If the author sees this thread it would be fun if you could disturb the dynamics with the mouse after completing one. I wanna watch the ball catching piston right the ball if I poke it.
I just spent too much time messing around with this, so here's the results. The simulation has a limit on the maximum magnitude of the force of your controller, which in this example is 50. The system is described by x'' = -1.00204*x + u (by experimenting with console.log). The theoretical solution to minimize time to the origin on a system like this is a bang-bang strategy: go full actuation and at some point slam the breaks to stop exactly at the origin. Using this strategy you can calculate that you should hit the brakes(-50) starting at x= − 0.867, with the system arriving at the origin at t=0.403. But the timestep of the simulation is dt =0.02, so the system goes from x=-0.874060101875918 to x = -0.6686069466721608 in one timestep, missing the critical switching point. If you try to switch at -0.6686069466721608 it overshoots and at -0.874060101875918 its almost there when t = 0.4 but not good enough for the simulation to decide you finished the challenge.

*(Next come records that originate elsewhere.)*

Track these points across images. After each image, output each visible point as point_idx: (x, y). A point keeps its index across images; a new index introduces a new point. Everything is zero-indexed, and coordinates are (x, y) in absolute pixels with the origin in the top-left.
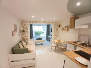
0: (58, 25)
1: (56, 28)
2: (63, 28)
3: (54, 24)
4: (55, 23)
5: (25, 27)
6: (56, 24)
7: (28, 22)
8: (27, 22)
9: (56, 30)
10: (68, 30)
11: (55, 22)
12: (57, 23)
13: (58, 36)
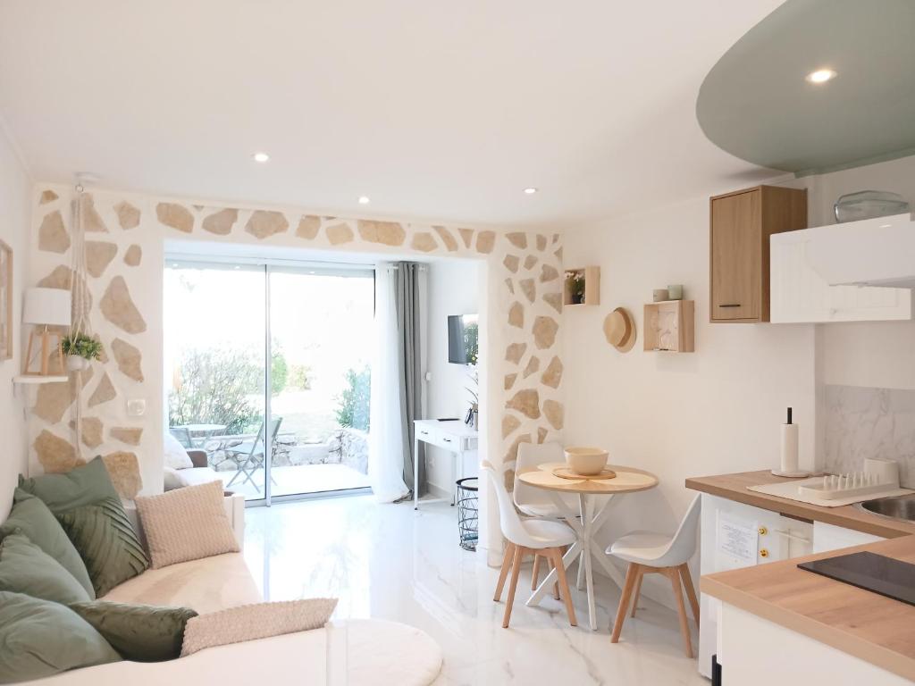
0: (548, 275)
1: (531, 314)
2: (622, 312)
3: (511, 263)
4: (522, 254)
5: (97, 287)
6: (530, 263)
7: (149, 218)
8: (128, 215)
9: (526, 335)
10: (688, 342)
11: (518, 239)
12: (541, 243)
13: (556, 416)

So 0.42 has to be the best you can do.
What you controller actually does, due to the actuation limits, is almost the strategy described above, staying either at 50 or -50, except for 3 time points, which make the dynamics just right to land on the origin.
There is a mistake in my first comment, the system is described by x'' = -1.00204*x' + u , I forgot a '. Also in the second example , where there is no x' term, you can reach the origin in 0.4 using this strategy.